Andrej Karpathy 称 Claude Fable 5 与 Mythos 同源但加入安全措施,是一次值得大版本号提升的跃进,定性表现与 11 月发布的 Claude 4.5 同级。模型在几乎所有基准测试上达 SOTA,长任务和高难度问题领先明显;@claudeai 指出其在软件工程、知识工作、科学研究和视觉方面表现卓越。Karpathy 认为开发者可尝试比以往更具雄心的任务,模型能理解并自主推进。不过模型仍有小问题,安全机制在发布时过于敏感,有待后续调优。
This is a super exciting release - Claude Fable 5 is the same underlying model as Mythos but with added safeguards. The benchmarks are great and it's SOTA on everything by a margin but I'll add that *qualitatively* also, this is a major-version-bump-deserving step change forward (imo of the same order as Claude 4.5 was in November), peaking especially for long problem-solving sessions on very difficult problems. You can give it a lot more ambitious tasks than what you're used to, the model "gets it" and it will just go, and it's never felt this tempting to stop looking at the code at all (but don't do this in prod!). The model still has quirks that people will run into and the safeguards are configured to be a little too trigger happy for launch, which can hopefully be tuned over time.

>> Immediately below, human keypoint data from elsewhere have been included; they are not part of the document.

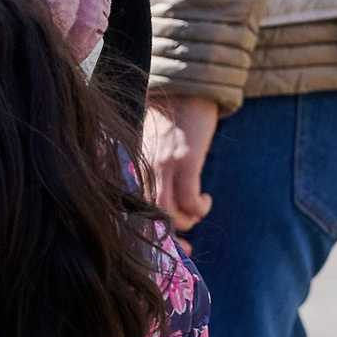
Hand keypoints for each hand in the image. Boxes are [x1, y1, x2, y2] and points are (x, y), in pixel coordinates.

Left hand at [140, 91, 219, 235]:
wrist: (186, 87)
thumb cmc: (170, 118)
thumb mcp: (151, 147)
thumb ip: (149, 172)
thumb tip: (157, 203)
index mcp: (133, 168)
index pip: (131, 211)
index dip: (147, 235)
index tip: (164, 248)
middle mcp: (143, 169)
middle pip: (148, 219)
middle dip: (169, 240)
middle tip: (187, 249)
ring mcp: (162, 166)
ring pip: (168, 214)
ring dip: (186, 222)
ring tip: (197, 211)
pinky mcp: (185, 160)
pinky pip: (189, 200)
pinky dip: (198, 209)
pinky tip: (204, 200)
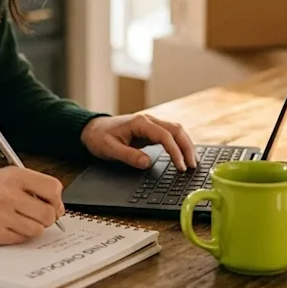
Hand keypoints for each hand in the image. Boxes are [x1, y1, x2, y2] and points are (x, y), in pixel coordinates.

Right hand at [0, 166, 64, 244]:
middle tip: (39, 215)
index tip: (54, 204)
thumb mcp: (7, 175)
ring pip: (37, 229)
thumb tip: (58, 206)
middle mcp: (8, 194)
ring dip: (33, 227)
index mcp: (15, 176)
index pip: (52, 188)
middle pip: (48, 213)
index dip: (57, 199)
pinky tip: (9, 226)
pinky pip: (22, 239)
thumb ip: (33, 186)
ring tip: (20, 220)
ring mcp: (1, 215)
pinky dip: (19, 235)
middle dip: (48, 217)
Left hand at [80, 113, 196, 171]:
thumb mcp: (110, 149)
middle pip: (176, 130)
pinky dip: (180, 144)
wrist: (92, 129)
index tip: (181, 166)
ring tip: (193, 162)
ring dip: (186, 145)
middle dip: (187, 148)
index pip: (165, 136)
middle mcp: (149, 121)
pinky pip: (170, 135)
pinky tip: (185, 155)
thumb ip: (129, 156)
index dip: (175, 152)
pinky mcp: (151, 131)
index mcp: (140, 123)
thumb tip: (147, 163)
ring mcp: (151, 124)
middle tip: (193, 166)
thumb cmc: (99, 137)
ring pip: (176, 131)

I feel a lot of things changing as working software increasingly comes out on a tap. The Jevon's paradox kicks in and I feel my own demand for software growing substantially. You can ask for anything - explainers, visualizers, dashboards, bespoke single-use apps (e.g. a full wandb that is hyper-specific just for your project), you can 10X your test suite, auto-optimize code, run giant research projects with custom HTML for the results, anything! "Free your mind" (Matrix ref). Really looking forward to all the things people build!